Per Gesù il “kelal gadol”, il “grande comandamento”, è il primato di Dio che Egli genialmente unisce all’amore per il prossimo, ma in una gerarchia che non assolutizza il primo (sarebbe ipocrita “religione”!) e non assolutizza il secondo (sarebbe filantropia senza radici profonde e senza forza di durata, e con la tentazione di fare distinzioni tra prossimi e meno prossimi, se non tra amici e nemici!). Gesù non priva di importanza il primo, giudicandolo troppo “astratto”, e non svilisce il secondo perché troppo “politico”.

Per Gesù i due precetti sono l’uno di fronte all’altro, mostrano le esigenze l’uno dell’altro e, proprio come due cardini, reggono e fanno girare la porta della vita, che è la Rivelazione di Dio, la Legge e i Profeti. Solo su quei due cardini si può aprire la porta all’uomo nuovo, il quale trova nell’amore per Dio e per il prossimo la possibilità di trasformare la faccia della terra.

La rivelazione cristiana spalanca qui porte immense all’amore: scopriamo infatti che il Dio dello Shemà, nella carne di Gesù, si è fatto prossimo, vicinissimo e mi ama fino alla croce; Cristo, il Figlio, si è fatto mio fratello ed in Lui non posso non amare tutti i fratelli; allora amare Dio ed il prossimo è lo stesso amore perché Dio si è fatto uomo! Ormai le due realtà, dopo Cristo, non sono più scindibili: amare Dio, amare l’uomo! Ecco che il fatto che Gesù unisca i due comandamenti ha radici profonde nel più proprium della rivelazione cristiana: l’incarnazione di Dio. Unire Dio e l’uomo in questo comandamento dell’amore ha lì, nell’incarnazione, la sua straordinaria radice: Dio in Cristo Gesù si è fatto uomo e uomo per davvero. Così ci ha narrato l’amore e ci ha chiesto l’amore: in Lui Dio e uomo sono radicalmente e per sempre uno. Non si può più, dunque, amare Dio e non amare l’uomo!
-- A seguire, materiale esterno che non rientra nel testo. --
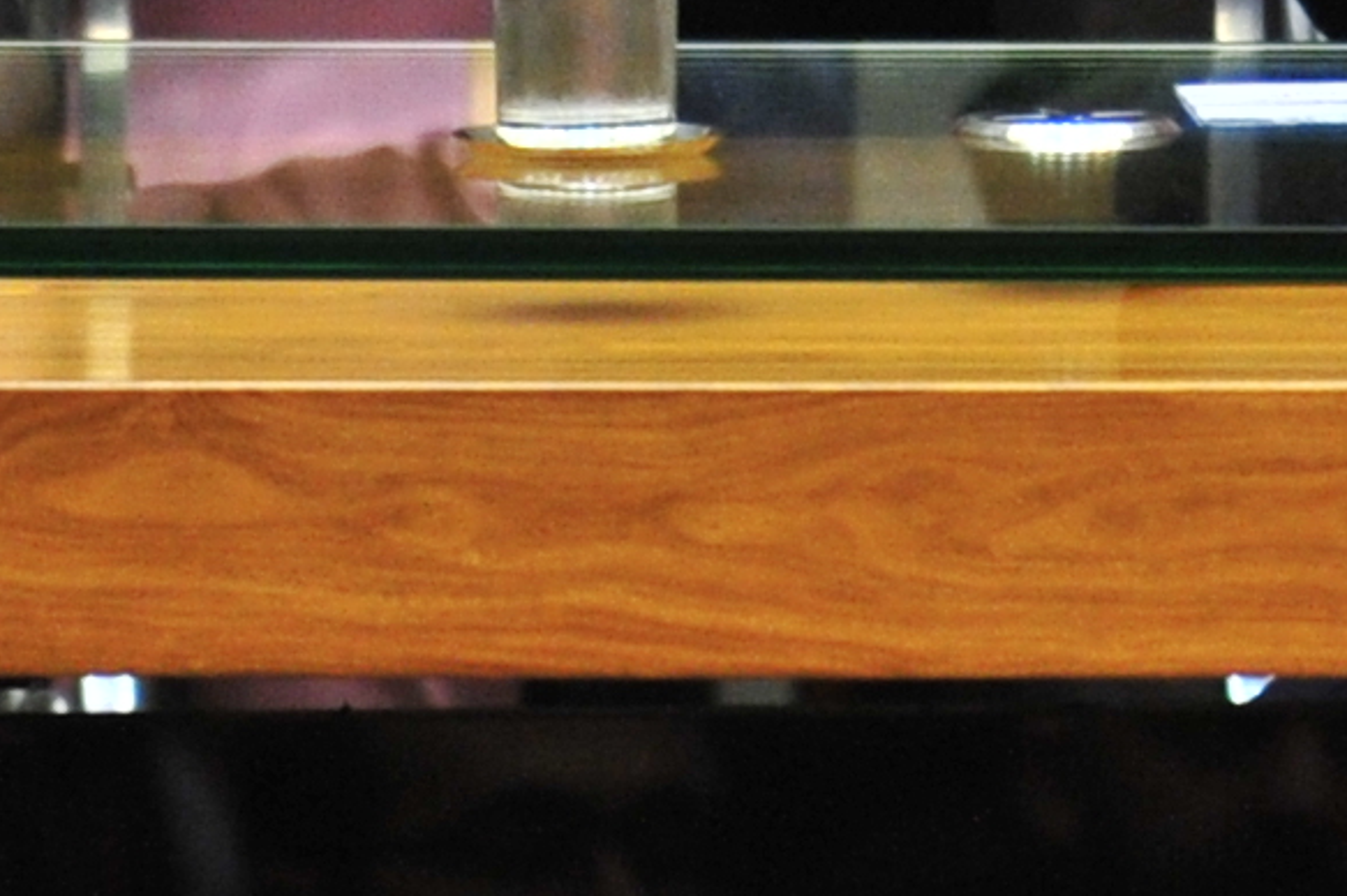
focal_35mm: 1459
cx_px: 1624
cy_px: -596
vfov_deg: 0.9
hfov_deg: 1.4
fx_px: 54558
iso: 1250
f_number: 2.8
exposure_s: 1/80
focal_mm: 200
L’Evangelo di oggi si conclude dicendoci che in questo duplice amore si compie la Scrittura, si compiono, cioè, le promesse dell’Alleanza. Chi vuole obbedire alle vie dell’Alleanza deve aprire le porte all’amore.

Questo è venuto a chiederci Gesù ma chiedendocelo ci ha donato se stesso perché avessimo la capacità di farlo diventare vita. Per consegnarci il comandamento dell’amore, Gesù si è consegnato tutto a noi e, in ogni Eucaristia, lo possiamo sperimentare e da lì possiamo ripartire a camminare nelle nostre storie con il solo bagaglio necessario: amare Dio sentendosene amati ed amare l’uomo che, per la carne di Cristo, è diventato il “vicinissimo” nel quale riconoscere Dio.